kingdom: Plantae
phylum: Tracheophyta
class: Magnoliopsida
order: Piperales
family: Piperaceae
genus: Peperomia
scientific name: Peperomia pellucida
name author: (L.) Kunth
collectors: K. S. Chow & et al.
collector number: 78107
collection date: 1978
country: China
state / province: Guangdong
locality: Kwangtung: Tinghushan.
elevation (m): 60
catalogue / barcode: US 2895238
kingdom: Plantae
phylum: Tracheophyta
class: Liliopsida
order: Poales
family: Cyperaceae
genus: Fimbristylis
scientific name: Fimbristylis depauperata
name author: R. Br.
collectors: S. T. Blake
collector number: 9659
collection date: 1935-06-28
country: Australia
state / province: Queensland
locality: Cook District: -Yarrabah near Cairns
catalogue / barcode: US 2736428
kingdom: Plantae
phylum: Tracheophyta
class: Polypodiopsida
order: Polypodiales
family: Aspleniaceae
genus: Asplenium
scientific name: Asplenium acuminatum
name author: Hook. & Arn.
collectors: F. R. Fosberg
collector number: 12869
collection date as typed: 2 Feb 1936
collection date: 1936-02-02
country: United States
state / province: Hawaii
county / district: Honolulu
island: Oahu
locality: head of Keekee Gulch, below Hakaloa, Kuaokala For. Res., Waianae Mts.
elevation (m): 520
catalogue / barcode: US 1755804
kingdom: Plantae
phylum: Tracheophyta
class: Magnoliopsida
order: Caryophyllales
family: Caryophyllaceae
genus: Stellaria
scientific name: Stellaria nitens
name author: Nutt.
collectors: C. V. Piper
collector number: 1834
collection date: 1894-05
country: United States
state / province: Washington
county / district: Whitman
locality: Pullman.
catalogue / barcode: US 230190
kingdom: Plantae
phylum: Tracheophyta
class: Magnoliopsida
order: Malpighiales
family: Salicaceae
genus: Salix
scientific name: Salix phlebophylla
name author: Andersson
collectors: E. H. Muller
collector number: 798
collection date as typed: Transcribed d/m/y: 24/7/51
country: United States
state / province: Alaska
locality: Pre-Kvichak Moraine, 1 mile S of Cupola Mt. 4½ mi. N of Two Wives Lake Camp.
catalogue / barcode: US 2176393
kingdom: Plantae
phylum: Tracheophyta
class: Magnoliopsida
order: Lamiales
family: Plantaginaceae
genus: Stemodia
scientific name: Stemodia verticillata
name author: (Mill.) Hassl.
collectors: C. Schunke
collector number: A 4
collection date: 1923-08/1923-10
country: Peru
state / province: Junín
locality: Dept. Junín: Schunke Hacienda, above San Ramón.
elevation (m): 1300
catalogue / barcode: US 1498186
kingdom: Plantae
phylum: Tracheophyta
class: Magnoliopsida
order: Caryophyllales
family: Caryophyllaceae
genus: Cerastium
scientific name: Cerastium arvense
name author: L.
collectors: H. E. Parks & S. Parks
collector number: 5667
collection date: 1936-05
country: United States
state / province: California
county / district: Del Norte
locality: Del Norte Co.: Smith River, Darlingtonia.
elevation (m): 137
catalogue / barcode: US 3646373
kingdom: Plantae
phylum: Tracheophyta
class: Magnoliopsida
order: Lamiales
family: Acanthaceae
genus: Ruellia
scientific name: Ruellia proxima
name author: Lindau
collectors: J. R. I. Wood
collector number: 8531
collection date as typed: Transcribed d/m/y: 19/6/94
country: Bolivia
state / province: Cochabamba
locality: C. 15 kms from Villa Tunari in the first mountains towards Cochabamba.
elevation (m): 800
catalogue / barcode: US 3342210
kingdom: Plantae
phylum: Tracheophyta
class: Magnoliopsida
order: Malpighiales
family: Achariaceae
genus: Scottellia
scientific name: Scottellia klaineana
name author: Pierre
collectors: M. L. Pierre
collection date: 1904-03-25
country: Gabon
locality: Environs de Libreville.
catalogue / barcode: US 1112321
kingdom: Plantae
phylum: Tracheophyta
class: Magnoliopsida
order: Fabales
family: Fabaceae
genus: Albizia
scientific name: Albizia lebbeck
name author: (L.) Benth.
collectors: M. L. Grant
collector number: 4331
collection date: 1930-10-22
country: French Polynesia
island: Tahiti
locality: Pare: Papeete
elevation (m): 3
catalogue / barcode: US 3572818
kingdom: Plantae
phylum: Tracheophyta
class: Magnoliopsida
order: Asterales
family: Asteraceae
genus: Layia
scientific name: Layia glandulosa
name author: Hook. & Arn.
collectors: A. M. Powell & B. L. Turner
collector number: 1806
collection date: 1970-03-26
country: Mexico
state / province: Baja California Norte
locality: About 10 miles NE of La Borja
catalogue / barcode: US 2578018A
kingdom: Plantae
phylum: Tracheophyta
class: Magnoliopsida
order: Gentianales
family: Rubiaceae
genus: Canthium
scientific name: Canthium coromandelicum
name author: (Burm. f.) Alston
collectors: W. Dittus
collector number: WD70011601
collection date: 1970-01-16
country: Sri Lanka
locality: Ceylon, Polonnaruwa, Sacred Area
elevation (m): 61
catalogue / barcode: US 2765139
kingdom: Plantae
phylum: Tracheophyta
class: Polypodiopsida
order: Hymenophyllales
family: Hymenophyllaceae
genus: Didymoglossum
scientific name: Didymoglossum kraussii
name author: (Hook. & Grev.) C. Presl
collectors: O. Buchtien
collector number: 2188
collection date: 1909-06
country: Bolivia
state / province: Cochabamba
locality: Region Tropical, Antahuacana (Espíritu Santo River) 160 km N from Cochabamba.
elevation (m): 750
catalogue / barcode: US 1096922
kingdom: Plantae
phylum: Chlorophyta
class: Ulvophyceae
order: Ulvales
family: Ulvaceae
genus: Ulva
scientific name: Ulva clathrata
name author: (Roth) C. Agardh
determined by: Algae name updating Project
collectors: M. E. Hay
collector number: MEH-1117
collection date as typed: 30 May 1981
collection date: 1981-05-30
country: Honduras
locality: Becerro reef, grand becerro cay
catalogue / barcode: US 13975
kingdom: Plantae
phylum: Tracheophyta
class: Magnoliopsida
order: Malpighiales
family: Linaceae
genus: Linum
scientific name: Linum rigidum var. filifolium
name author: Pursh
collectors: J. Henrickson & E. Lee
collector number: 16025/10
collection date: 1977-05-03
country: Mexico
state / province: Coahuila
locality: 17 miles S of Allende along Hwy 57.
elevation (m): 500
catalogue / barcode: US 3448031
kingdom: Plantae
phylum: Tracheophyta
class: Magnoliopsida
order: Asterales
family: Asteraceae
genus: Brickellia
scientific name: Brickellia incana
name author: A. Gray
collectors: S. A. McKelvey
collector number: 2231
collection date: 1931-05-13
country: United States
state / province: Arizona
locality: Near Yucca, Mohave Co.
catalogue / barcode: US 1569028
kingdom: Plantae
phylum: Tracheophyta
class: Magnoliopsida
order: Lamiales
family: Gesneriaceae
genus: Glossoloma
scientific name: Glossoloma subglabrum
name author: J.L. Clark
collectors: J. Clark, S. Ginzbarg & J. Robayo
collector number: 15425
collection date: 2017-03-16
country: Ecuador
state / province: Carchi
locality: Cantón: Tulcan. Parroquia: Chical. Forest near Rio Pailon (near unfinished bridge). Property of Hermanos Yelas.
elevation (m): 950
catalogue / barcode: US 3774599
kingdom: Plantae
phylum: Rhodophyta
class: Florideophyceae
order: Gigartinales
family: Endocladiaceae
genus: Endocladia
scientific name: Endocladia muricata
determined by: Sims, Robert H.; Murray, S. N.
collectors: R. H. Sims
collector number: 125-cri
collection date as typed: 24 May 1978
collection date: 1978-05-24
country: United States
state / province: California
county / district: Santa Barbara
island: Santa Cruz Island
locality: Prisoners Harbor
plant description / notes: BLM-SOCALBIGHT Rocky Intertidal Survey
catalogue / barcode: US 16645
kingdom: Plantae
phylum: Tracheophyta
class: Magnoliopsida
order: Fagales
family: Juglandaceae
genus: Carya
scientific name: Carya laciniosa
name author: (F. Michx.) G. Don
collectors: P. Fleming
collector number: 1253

# [EXERCISE DIRECTIONS]
Reproduce the items above word for word, from the line containing "collection date as typed: 2 Feb 1936" down to the line containing "collectors: C. V. Piper", including both of those lines.

# [ANSWER TO THIS TASK]
collection date as typed: 2 Feb 1936
collection date: 1936-02-02
country: United States
state / province: Hawaii
county / district: Honolulu
island: Oahu
locality: head of Keekee Gulch, below Hakaloa, Kuaokala For. Res., Waianae Mts.
elevation (m): 520
catalogue / barcode: US 1755804
kingdom: Plantae
phylum: Tracheophyta
class: Magnoliopsida
order: Caryophyllales
family: Caryophyllaceae
genus: Stellaria
scientific name: Stellaria nitens
name author: Nutt.
collectors: C. V. Piper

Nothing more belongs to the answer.